“Cultural Moneyballism, in this light, sacrifices exuberance for the sake of formulaic symmetry. It sacrifices diversity for the sake of familiarity. It solves finite games at the expense of infinite games. Its genius dulls the rough edges of entertainment. I think that’s worth caring about. It is definitely worth asking the question: In a world that will only become more influenced by mathematical intelligence, can we ruin culture through our attempts to perfect it?” – Derek Thompson, What Moneyball-for-Everything Has Done to American Culture
I disagree that quantitative analysis is the death of art. It’s when you marry yourself entirely to the numbers that you end up with a problem. I do believe baseball has gone too far in marrying itself to strikeouts and home runs. But that’s not a quantitative problem; it’s a qualitative one. The 1950’s were the SAME WAY. They used NUMBERS, too. Just not the right ones. When I first read this article, I had this take: “While the author isn’t exactly wrong, it’s only the effect of a causal loop. Trying to perfect things is not a new thing; we just have more tools to try and do it faster. It’s the same general thing.”

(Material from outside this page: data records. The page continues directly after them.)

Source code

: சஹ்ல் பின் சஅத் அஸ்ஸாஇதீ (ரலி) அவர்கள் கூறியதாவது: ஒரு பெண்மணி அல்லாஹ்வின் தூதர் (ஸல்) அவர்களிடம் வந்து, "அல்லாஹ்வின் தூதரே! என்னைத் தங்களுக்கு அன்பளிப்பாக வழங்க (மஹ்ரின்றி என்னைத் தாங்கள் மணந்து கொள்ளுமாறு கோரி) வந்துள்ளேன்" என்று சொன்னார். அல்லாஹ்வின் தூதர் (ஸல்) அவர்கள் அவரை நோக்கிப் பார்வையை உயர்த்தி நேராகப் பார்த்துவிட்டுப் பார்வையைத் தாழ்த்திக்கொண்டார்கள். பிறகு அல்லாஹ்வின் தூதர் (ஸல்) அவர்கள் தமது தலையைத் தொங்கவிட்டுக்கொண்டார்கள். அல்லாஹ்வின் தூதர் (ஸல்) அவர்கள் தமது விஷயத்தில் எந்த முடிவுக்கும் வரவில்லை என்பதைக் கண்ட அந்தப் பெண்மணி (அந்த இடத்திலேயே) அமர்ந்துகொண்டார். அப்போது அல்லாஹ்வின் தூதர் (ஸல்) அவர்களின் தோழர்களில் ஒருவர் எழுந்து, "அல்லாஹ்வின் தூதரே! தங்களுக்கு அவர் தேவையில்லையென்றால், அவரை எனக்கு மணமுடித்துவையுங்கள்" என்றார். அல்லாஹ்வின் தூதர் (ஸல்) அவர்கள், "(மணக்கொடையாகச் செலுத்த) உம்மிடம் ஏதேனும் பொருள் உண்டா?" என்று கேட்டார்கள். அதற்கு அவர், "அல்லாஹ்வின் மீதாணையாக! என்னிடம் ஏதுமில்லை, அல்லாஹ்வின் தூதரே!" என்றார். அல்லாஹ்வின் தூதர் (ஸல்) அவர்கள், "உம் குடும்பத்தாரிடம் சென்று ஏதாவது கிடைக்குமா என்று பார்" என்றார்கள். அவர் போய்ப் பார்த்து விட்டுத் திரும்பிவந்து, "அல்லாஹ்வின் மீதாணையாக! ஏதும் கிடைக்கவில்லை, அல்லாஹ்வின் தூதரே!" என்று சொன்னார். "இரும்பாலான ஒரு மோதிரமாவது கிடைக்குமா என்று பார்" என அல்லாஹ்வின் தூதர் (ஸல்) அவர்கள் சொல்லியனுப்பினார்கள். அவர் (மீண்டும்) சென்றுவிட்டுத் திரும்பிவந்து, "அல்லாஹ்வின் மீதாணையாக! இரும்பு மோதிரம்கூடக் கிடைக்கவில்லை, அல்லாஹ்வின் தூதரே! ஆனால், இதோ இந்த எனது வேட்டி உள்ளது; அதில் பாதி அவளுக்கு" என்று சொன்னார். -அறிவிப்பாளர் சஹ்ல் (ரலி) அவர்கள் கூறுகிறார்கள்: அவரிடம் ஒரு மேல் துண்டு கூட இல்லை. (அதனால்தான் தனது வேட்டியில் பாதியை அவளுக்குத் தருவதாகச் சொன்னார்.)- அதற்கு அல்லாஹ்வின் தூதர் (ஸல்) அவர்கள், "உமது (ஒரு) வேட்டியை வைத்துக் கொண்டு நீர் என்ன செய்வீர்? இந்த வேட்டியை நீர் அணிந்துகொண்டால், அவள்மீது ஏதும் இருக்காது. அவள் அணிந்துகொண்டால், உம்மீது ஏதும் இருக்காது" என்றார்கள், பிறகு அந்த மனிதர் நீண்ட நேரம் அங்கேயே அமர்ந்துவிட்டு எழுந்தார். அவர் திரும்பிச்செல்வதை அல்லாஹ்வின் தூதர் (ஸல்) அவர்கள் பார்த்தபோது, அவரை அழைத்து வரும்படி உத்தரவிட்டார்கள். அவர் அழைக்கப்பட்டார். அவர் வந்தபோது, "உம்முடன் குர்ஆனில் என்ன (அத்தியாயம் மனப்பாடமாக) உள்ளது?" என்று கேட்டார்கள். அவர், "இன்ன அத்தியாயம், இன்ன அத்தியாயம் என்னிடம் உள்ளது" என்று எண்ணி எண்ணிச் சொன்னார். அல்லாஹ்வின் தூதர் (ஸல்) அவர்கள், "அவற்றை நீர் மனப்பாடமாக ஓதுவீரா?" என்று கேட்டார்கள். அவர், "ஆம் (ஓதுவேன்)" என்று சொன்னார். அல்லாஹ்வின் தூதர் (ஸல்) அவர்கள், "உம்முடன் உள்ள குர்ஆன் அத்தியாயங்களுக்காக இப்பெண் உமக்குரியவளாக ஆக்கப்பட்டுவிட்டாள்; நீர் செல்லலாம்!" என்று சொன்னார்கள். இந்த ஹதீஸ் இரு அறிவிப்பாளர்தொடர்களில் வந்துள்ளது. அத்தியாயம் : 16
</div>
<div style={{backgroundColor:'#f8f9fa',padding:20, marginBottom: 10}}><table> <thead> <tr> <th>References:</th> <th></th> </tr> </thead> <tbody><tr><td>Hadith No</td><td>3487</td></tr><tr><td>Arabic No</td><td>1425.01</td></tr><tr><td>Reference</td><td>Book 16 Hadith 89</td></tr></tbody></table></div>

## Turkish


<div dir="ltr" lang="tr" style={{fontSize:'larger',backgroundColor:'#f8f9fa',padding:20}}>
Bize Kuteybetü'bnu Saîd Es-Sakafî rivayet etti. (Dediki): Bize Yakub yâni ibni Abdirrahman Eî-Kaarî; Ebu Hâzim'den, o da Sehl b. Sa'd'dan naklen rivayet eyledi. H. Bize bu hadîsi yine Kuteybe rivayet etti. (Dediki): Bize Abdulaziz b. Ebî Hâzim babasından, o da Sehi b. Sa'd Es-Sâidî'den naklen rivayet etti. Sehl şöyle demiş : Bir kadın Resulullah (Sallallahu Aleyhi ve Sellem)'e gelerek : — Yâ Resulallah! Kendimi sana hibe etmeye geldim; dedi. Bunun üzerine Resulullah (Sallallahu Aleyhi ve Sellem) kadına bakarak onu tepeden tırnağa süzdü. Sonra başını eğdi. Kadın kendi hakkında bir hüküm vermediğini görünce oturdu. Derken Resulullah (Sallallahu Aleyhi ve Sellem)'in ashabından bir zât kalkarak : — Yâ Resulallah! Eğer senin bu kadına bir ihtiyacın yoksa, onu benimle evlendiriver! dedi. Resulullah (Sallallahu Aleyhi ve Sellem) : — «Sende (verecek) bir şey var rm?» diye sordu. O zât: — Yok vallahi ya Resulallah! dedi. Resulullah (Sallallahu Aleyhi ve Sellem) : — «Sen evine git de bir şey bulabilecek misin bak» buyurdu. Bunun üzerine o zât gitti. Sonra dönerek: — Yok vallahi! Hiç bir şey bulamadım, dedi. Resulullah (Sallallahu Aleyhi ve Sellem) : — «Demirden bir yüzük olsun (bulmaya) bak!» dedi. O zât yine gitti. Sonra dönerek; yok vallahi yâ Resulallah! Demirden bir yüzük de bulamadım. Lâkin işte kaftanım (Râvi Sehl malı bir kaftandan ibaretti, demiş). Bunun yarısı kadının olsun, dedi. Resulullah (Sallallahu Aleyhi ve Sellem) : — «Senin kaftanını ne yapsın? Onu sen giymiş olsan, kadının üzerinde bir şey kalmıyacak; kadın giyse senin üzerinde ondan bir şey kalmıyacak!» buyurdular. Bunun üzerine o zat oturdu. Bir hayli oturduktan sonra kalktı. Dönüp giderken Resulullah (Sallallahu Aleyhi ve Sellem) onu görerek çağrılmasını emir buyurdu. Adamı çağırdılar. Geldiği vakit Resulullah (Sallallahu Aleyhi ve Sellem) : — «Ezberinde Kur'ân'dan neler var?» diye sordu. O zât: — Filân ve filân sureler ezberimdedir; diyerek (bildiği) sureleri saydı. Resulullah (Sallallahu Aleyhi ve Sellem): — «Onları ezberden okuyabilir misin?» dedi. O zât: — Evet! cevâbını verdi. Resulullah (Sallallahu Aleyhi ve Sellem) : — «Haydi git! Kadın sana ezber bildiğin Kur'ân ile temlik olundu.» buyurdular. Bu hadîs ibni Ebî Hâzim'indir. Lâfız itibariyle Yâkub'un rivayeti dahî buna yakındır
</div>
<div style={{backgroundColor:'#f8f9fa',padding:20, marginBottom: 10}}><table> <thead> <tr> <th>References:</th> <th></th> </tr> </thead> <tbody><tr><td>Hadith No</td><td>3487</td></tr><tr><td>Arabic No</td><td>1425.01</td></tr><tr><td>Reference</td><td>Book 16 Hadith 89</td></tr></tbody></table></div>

Although, the more I thought about it, I kind of missed the point of what he was saying… what he was getting at was something much worse… I actually now do agree that quantitative analysis could well be the death of CULTURE. I am right about the qualitative problem, but I missed the gist because I really didn’t grasp the depth of this argument.

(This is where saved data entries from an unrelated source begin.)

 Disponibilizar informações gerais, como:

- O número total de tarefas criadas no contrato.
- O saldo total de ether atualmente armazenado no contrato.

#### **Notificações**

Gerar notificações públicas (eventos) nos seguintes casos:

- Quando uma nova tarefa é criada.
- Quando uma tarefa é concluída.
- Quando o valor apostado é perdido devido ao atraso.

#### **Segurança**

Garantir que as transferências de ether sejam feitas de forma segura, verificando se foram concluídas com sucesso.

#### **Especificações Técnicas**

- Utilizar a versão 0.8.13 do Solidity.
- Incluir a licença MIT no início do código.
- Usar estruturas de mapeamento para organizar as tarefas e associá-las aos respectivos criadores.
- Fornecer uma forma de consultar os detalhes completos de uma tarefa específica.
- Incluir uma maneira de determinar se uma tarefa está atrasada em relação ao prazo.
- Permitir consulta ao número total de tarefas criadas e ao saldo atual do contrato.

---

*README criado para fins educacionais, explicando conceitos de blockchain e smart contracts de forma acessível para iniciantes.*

But I mostly dismissed it at the time because I didn’t want to really think about what he was saying. This isn’t about baseball. It’s about our whole culture… doing anything possible to extract every little possible cent out of everything and everyone. Squeeze the rock entirely dry until it turns to dust. You can only optimize to a point until that point becomes destructive. It’s what Wendell Berry meant about a destructible infinity. I was just too naive back in November 2022 to recognize the real kernel here…

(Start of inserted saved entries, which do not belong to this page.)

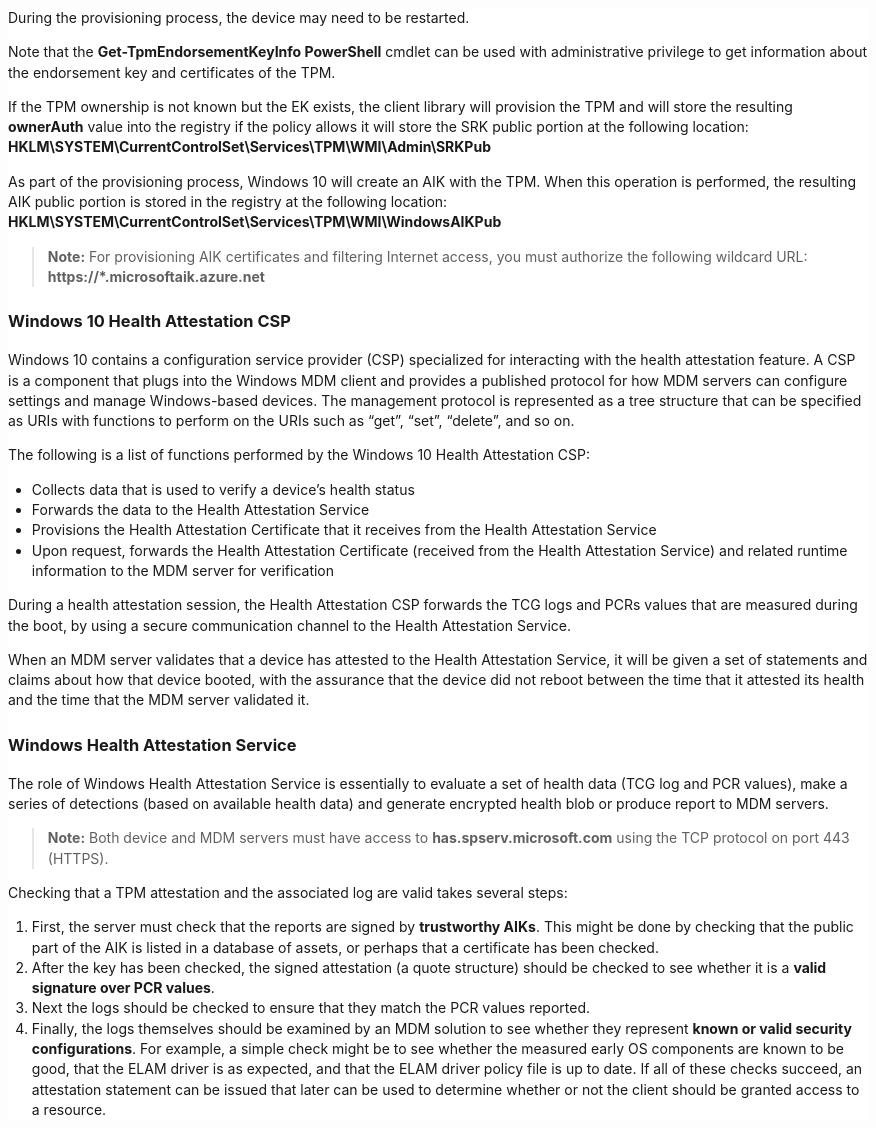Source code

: During the provisioning process, the device may need to be restarted.

Note that the **Get-TpmEndorsementKeyInfo PowerShell** cmdlet can be used with administrative privilege to get information about the endorsement key and certificates of the TPM.

If the TPM ownership is not known but the EK exists, the client library will provision the TPM and will store the resulting **ownerAuth** value into the registry if the policy allows it will store the SRK public portion at the following location:
**HKLM\\SYSTEM\\CurrentControlSet\\Services\\TPM\\WMI\\Admin\\SRKPub**

As part of the provisioning process, Windows 10 will create an AIK with the TPM. When this operation is performed, the resulting AIK public portion is stored in the registry at the following location: **HKLM\\SYSTEM\\CurrentControlSet\\Services\\TPM\\WMI\\WindowsAIKPub**

> **Note:**  For provisioning AIK certificates and filtering Internet access, you must authorize the following wildcard URL: <strong>https://\*.microsoftaik.azure.net</strong>

### Windows 10 Health Attestation CSP

Windows 10 contains a configuration service provider (CSP) specialized for interacting with the health attestation feature. A CSP is a component that plugs into the Windows MDM client and provides a published protocol for how MDM servers can configure settings and manage Windows-based devices. The management protocol is represented as a tree structure that can be specified as URIs with functions to perform on the URIs such as “get”, “set”, “delete”, and so on.

The following is a list of functions performed by the Windows 10 Health Attestation CSP:

-   Collects data that is used to verify a device’s health status
-   Forwards the data to the Health Attestation Service
-   Provisions the Health Attestation Certificate that it receives from the Health Attestation Service
-   Upon request, forwards the Health Attestation Certificate (received from the Health Attestation Service) and related runtime information to the MDM server for verification

During a health attestation session, the Health Attestation CSP forwards the TCG logs and PCRs values that are measured during the boot, by using a secure communication channel to the Health Attestation Service.

When an MDM server validates that a device has attested to the Health Attestation Service, it will be given a set of statements and claims about how that device booted, with the assurance that the device did not reboot between the time that it attested its health and the time that the MDM server validated it.

### Windows Health Attestation Service

The role of Windows Health Attestation Service is essentially to evaluate a set of health data (TCG log and PCR values), make a series of detections (based on available health data) and generate encrypted health blob or produce report to MDM servers.

>**Note:**  Both device and MDM servers must have access to **has.spserv.microsoft.com** using the TCP protocol on port 443 (HTTPS).

Checking that a TPM attestation and the associated log are valid takes several steps:

1.  First, the server must check that the reports are signed by **trustworthy AIKs**. This might be done by checking that the public part of the AIK is listed in a database of assets, or perhaps that a certificate has been checked.
2.  After the key has been checked, the signed attestation (a quote structure) should be checked to see whether it is a **valid signature over PCR values**.
3.  Next the logs should be checked to ensure that they match the PCR values reported.
4.  Finally, the logs themselves should be examined by an MDM solution to see whether they represent **known or valid security configurations**. For example, a simple check might be to see whether the measured early OS components are known to be good, that the ELAM driver is as expected, and that the ELAM driver policy file is up to date. If all of these checks succeed, an attestation statement can be issued that later can be used to determine whether or not the client should be granted access to a resource.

Think about it: America was built on exploitation of lands commandeered by expansionist colonials. Now thanks to the power of these super computer and machine learning algorithms, that exploitation is now global and entirely mechanical. Perhaps this data analysis really has gone too far… I’m now starting to see that it is, in fact, diluting the game. It’s become the basis for GAMBLING! This world has gotten really disgusting very quickly, and Thompson said something that I just wrote off for the most part at the time… I see it now.